Zooming out, there are still no clear signs of capital turnover this cycle.
Historically, sharp declines in Bitcoin have triggered a rotation into altcoins as investors attempted to recoup BTC-denominated losses. But on a quarterly basis, this rotation still does not appear.
The XRP/BTC ratio has fallen almost 30% since the October crash last year, falling back towards Q4 2024 levels.
A similar trend is visible in SOL/BTC, which is down over 45% during the same period. This occurred alongside Bitcoin dominance approaching 60%, with no sustained supply returning to BTC.
Overall, the lack of turnover flow and BTC.D’s current consolidation suggests that a classic altcoin season structure has not truly formed this cycle.


Beyond that, there’s another key takeaway from this momentum.
The altcoin market has remained capped so far as Bitcoin (BTC) has broken key support zones, most recently losing the $60,000 level.
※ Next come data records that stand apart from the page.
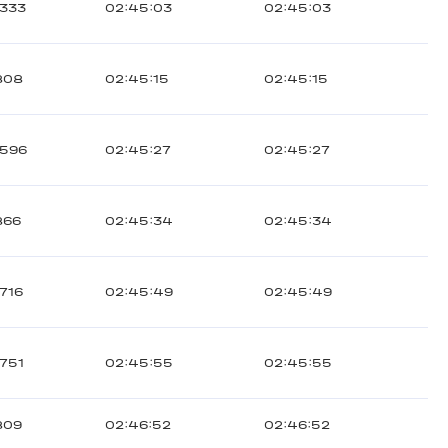
1333
02:45:03
02:45:03
808
02:45:15
02:45:15
1596
02:45:27
02:45:27
866
02:45:34
02:45:34
1716
02:45:49
02:45:49
1751
02:45:55
02:45:55
809
02:46:52
02:46:52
One thing is clear from here: large caps still move largely in line with BTC flows. So unless BTC regains momentum, inflows into Ripple (XRP) or Solana (SOL) will likely remain quiet.
This divergence naturally raises a key question: what will happen once Bitcoin returns to risk? fashion?
Institutional Flows and Relative Strength of XRP and SOL
In a risk-averse environment, institutional flows often tend to guide prices rather than follow them.
Against this backdrop, the continued rotation into XRP and SOL, even amid broader market weakness, is beginning to stand out. On Solana, this is reflected in the continued expansion of the stablecoin and RWA.
Circle generated an additional 750 million USDC on the network, while Solana’s total real asset value (RWA) reached a new high above $3 billion, solidifying its position as a leading location for on-chain capital deployment.
Ripple shows a similar trend on the demand side.
XRP has now surpassed Bitcoin and Ethereum (ETH) in weekly ETF flows for five consecutive weeks, signaling continued institutional interest despite broader sentiment. As the chart below shows, XRP ETFs saw over $2 million in net inflows last week, compared to Bitcoin’s $19 million.


In essence, these flows in a risk aversion phase cannot be a random rotation.
Instead, as altcoins continue to follow Bitcoin’s broader direction, the ongoing consolidation around the $60,000 BTC level is clearly pushing capital toward selective high caps, with XRP and SOL seeing steady inflows, reinforcing underlying institutional demand.
This clearly shows which high caps are best positioned for potential outperformance once BTC returns to risk mode.
Final summary
- No strong altcoin rotation yet, with XRP/BTC and SOL/BTC still weak and BTC dominance close to 60%.
- XRP and SOL are still seeing consistent institutional inflows, which will make them early leaders if BTC reactivates risk.